Tornando, infine, alla politica interna, la società americana sembra più che mai polarizzata e divisa. Molti i temi che hanno sconvolto la democrazia US: prima le proteste dei Black Lives Matter; la discutibile gestione della pandemia; infine, il tentativo di sovvertire il risultato elettorale, con l’assalto dei supporters di Trump a Capital Hill. Come riuscirà Biden a “guarire” un paese così profondamente ferito?
“Penso che la politica estera di Biden sarà una politica di transizione, che non ricorderemo per grandi iniziative. Biden dovrà prestare particolare attenzione alla politica interna, perché questa la premessa affinché gli Stati Uniti, nel post Biden, possano svolgere una grande politica estera. La questione razziale negli USA, purtroppo, è sempre esistita. Ricordiamo, ad esempio, la rivolta di Los Angeles negli anni ’90[5]. Questo è un problema innato nella società americana ed è curioso constatare che riguarda soprattutto la popolazione afroamericana. Ad esempio, sappiamo che la popolazione ispanica ha votato in maggioranza per Trump alle ultime elezioni. L’idea di sovvertire i risultati è qualcosa a cui nessuno ha mai creduto, nemmeno nel Partito Repubblicano. Va detto che Trump ha ricevuto 75 milioni di voti, che non sono pochi. Ciò dimostra che c’è stata una grande partecipazione politica della opinione pubblica americana, che è generalmente molto disinteressata verso la politica. Direi, comunque, che Trump appartiene al passato. Nessuno crede che possa creare un suo partito o ricandidarsi.

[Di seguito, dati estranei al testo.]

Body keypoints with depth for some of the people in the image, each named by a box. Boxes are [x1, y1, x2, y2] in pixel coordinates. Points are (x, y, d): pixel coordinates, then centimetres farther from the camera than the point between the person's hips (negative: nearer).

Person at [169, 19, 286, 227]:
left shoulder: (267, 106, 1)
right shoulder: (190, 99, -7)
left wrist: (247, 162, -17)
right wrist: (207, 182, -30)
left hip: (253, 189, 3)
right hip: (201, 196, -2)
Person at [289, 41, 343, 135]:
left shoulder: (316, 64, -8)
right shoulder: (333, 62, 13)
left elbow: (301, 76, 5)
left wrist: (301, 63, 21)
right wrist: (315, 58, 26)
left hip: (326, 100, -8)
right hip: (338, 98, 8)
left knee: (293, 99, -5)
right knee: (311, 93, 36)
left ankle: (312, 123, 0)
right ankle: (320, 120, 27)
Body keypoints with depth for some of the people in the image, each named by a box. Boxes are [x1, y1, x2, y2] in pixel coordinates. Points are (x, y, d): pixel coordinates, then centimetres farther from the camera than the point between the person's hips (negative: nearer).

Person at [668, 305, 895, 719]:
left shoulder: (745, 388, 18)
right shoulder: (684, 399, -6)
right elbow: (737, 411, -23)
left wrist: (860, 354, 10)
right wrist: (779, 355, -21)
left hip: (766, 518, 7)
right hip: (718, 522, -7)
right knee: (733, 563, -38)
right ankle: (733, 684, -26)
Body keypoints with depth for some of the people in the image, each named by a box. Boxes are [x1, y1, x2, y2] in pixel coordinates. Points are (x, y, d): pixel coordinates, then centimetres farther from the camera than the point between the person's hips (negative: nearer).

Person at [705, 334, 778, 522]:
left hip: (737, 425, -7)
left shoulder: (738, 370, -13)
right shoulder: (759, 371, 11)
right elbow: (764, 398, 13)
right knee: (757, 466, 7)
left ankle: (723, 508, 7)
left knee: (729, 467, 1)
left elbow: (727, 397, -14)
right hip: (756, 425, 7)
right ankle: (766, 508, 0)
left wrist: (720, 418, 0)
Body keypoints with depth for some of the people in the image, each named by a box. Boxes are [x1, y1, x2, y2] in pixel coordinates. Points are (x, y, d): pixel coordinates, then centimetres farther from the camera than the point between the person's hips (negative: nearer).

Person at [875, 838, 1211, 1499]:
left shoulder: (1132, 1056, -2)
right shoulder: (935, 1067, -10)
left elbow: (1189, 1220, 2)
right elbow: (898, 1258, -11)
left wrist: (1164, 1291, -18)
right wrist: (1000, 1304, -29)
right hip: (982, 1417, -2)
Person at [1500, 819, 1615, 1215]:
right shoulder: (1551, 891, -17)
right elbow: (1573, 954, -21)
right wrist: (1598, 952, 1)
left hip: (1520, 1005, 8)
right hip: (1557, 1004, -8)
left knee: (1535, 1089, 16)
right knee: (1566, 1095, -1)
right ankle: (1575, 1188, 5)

Il Trumpismo è una cosa diversa da Trump. Biden dovrà “strizzare un occhio” alle correnti più moderate, lasciando quel “sottobosco” che potrebbe creare problemi di ordine pubblico, qualcosa che somigli più all’attentato di Oklahoma City[6]. Quello che abbiamo visto a Capital Hill è stato l’aspetto esteriore di un movimento più profondo, ed è, forse, l’aspetto anche meno pericoloso. Questo [movimento] potrebbe determinare negli Stati Uniti una stagione di terrorismo interno, simile a quello che l’Europa ha vissuto negli anni ’70, quando le speranze di cambiamento del ’68 non si erano realizzate. E le speranze di cambiamento connesse a Trump, molto diverse, non si sono realizzate. Quell’America profonda, la grande provincia potrebbe generare dei mostri che potrebbero provocare episodi del genere. Quello che è auspicabile è che gli americani capiscano che l’unità è sempre stata la loro forza e questo Biden lo ha sottolineato nel suo discorso del 20 gennaio. La forza degli Stati uniti è sempre stata la loro unità, che ha permesso di vincere la Seconda Guerra Mondiale, di vincere la Guerra Fredda e di diventare la principale potenza del mondo.”
Note
[1] Per approfondire https://www.opiniojuris.it/qassam-soleimani-medio-oriente/
[2] Per approfondire la questione iraniana https://www.opiniojuris.it/uno-sguardo-a-teheran-intervista-mauriello/
[3] Per saperne di più sulla questione https://www.opiniojuris.it/le-implicazioni-sul-sahara-occidentale-della-normalizzazione-dei-rapporti-tra-marocco-e-israele/
[4] Vedi anche https://www.opiniojuris.it/la-fine-dei-giochi-per-la-solidarieta-pan-araba-laccordo-di-abramo-e-la-normalizzazione-con-israele/
[5] Una serie di sommosse a sfondo razziale scoppiate nella città di Los Angeles il 29 aprile 1992 e cessate il 4 maggio dello stesso anno.
[6] L’attentato di Oklahoma City è stato un attacco terroristico commesso il 19 aprile 1995 contro l’edificio federale Alfred P. Murrah, nel centro di Oklahoma City. Causò la morte di 168 persone. Riconosciuto colpevole Timothy McVeigh, veterano della guerra del Golfo.